I loved Ruby, but I adored Red-top, and I liked his song better. There was not so much of it, and it was not so loud, but he sang nearly all the time. I called him a conversational singer, for as he walked or ran over the earth—he rarely hopped—he kept his pretty head moving from side to side, and talked or sang constantly to himself. “Dee, dee, dee!” he would say, as he picked up a piece of sand. “Dee, dee, dee!” he would go on, as his runs brought him within reach of an orange or a grape, then he would stop an instant to extract some juice with his strong conical beak.

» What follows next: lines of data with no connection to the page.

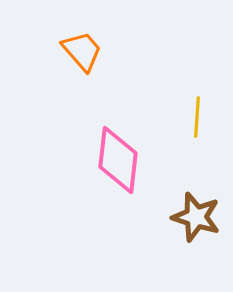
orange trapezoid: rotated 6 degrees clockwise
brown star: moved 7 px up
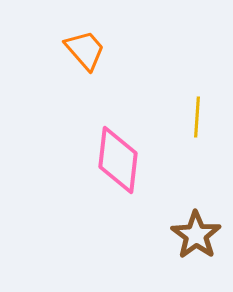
orange trapezoid: moved 3 px right, 1 px up
brown star: moved 18 px down; rotated 18 degrees clockwise
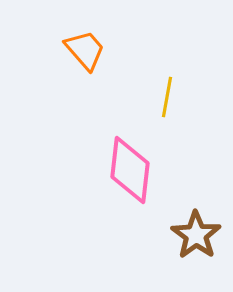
yellow line: moved 30 px left, 20 px up; rotated 6 degrees clockwise
pink diamond: moved 12 px right, 10 px down
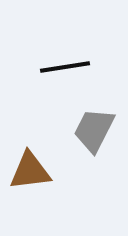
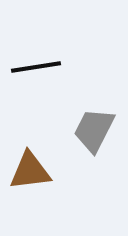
black line: moved 29 px left
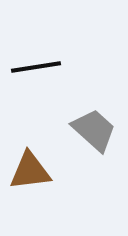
gray trapezoid: rotated 105 degrees clockwise
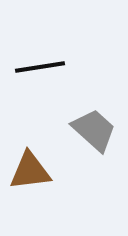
black line: moved 4 px right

He had a pair of very smooth dark legs and claws, and always reminded me of a famous French singer who wears long black gloves with her evening gowns. Red-top’s elegance was really Parisian, and we all know Brazilians are fond of Paris; then he had a quick, sharp way of saying something that sounded like the French “voyons!”

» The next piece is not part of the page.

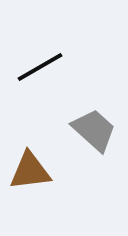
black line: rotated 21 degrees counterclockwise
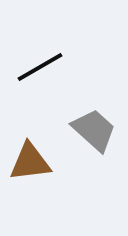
brown triangle: moved 9 px up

I never became tired of watching this pretty bird, and would praise him unstintedly to his face, for it never seemed to spoil him. The bold Ruby, on the contrary, if too much petted, would attack some smaller bird, and “show off” as spoiled children do.

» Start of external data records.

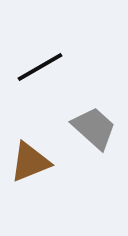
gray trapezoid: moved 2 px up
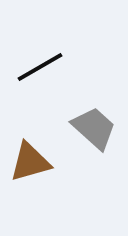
brown triangle: rotated 6 degrees clockwise
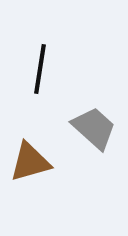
black line: moved 2 px down; rotated 51 degrees counterclockwise
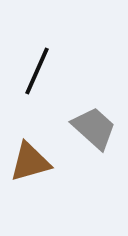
black line: moved 3 px left, 2 px down; rotated 15 degrees clockwise
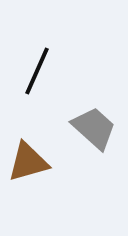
brown triangle: moved 2 px left
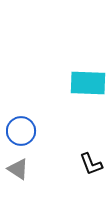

I studied Red-top and found out his tastes. He was a great dandy, and extravagantly fond of a mirror. I put a hand-glass in the aviary, and he spent half of his time in front of it, talking, singing, bowing, tapping it with his beak, and running to and fro before it on his trim dark legs. He thought there was a bird in the glass, for he often paused in his song and listened as if to say, “Why don’t you respond, bird in the glass?”
One day he made a nest before it and slept in it every night with his beak touching the glass. I tried moving the glass and nest from place to place, and he would follow them wherever they went. Thinking to please him, I put a rose-colored lining in the nest. It was not so bright as his crest, but it drove him far away, and I had to take it out.
“How pleased he will be to see another Brazilian,” I said to myself, and in a few weeks I had the felicity of opening another traveling-cage and allowing another Brazilian to step out and confront my elegant Red-top. At first they looked exactly alike to me, except that the new bird’s plumage was rumpled in appearance, causing me to name her Touzle.
I soon found that Touzle was gentle and timid in disposition, her eyes were smaller, or rather she kept her eyelids closer together than Red-top did, and that altogether she was one of the best and sweetest birds in my aviary—and how did Red-top treat her?
Alas! The bird world, like the human world, is full of surprises. Instead of flying to her with joy and greeting her as a beloved friend and companion from the far-off Brazilian country, Red-top began to beat her constantly, rudely, and systematically.
“Why, Red-top; I am ashamed of you,” I said in amazement. “What do you mean by beating that beautiful, gentle bird?”